## What you are asked to do
Condense the paragraph in the forum thread below that begins "But I am rather pissed at Apple" into a short bulleted list that keeps its main points.

#### Passage

The general thing in software dev is that it's usually easy to catch a specific bug, it's just that there are so many possible bugs you can't think of them all. I'm sure there is now a test that checks for strange deletions on macos, or will be in a few days. Until the next stupid thing nobody expected..
SIP is a relatively new feature. This would have been devastating only a few years ago. What Google did was effectively:
sudo rm -Rf /var
Would you trust a program that even attempted such a command on your machine? "But they had SIP disabled" is no defense for software that tries to take destructive action.
SIP is intended to protect against malicious software and against users accidentally hosing their system; there are legitimate reasons for disabling it. This was not anyone's fault but Google's.
How many Chrome updates have you gotten that did not break your computer? Was your computer broken by this? My understanding is the rollout was stopped fairly quickly.
How many times did Ann Rule interact with Ted Bundy and he didn't murder her once?
I mean, he can't be all that murdery, right?
We're talking about nuking a filesystem, not glitching out randomnly. That it hasn't nuked the filesystem before is not extenuating circumstances. It doesn't speak to character either.
I'm as comfortable using Google apps today as I was a week ago, because I figured out long ago how to disable Keystone permanently. (It wasn't easy.)
But I am rather pissed at Apple because SIP is a global switch and with it enabled, there are several significant, legitimate things you cannot do with your own computer. SIP should work like sudo, not like a meta version of root. If it did so, nobody would have been affected by this week's Google nonsense.
> with it enabled, there are several significant, legitimate things you cannot do with your own computer.
For those wondering about such a use case: the only way to get eGPU's working on <=2015 MBPs is to disable SIP (and use purge-wrangler). It's not officially supported because 2015s don't have TB3
Why do they have code that's trying to remove /var?
Doing something stupid and relying on the safety equipment to save you is a stunt. Doing it with someone else's stuff is being an asshole. This is not the behavior of sober grown-ups.

########
#### Recorded information

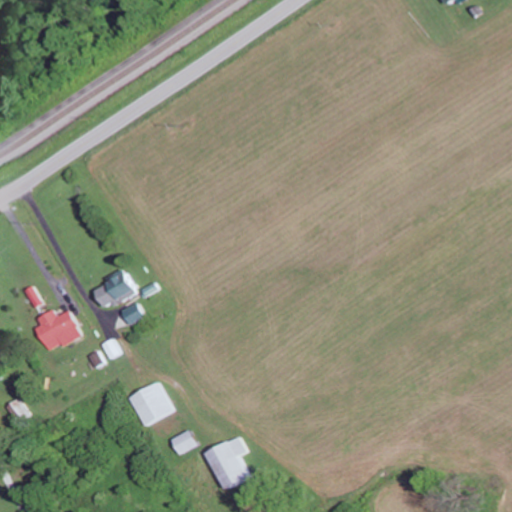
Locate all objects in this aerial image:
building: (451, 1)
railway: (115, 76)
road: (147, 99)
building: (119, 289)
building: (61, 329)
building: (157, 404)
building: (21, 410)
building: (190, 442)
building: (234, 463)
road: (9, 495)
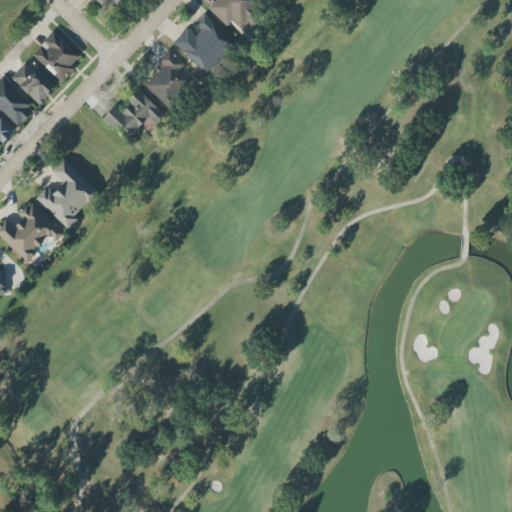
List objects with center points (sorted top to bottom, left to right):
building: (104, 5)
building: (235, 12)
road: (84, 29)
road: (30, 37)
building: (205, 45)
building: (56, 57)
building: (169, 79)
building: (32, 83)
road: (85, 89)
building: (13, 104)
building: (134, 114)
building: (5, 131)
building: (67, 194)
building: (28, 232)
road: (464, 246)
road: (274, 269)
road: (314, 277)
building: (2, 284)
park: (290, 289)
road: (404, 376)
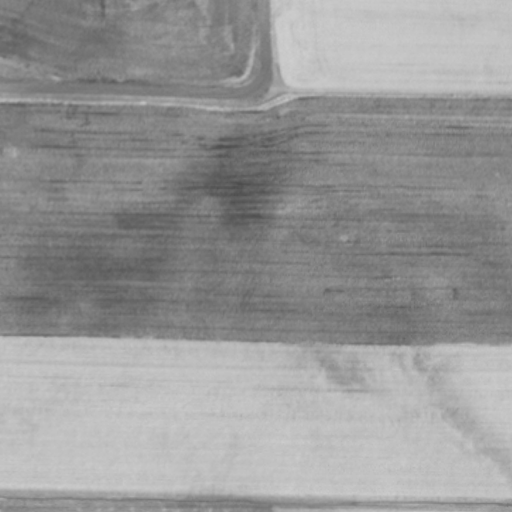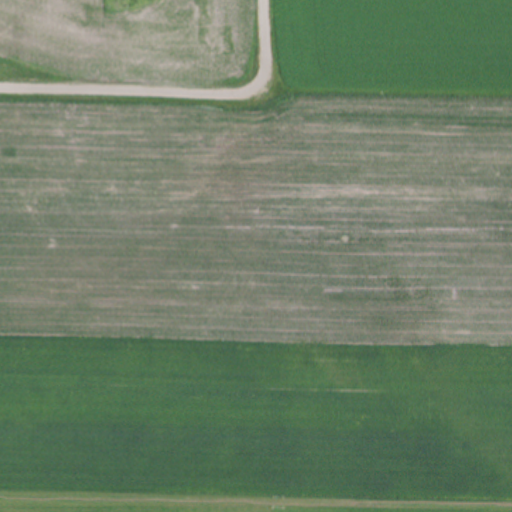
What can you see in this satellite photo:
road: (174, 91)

########

## Final result
- The writer is annoyed with Apple because SIP is a single global switch.
- With SIP enabled, several significant, legitimate things cannot be done on one's own computer.
- SIP should work like sudo, not like a meta version of root.
- If it worked that way, nobody would have been affected by this week's Google trouble.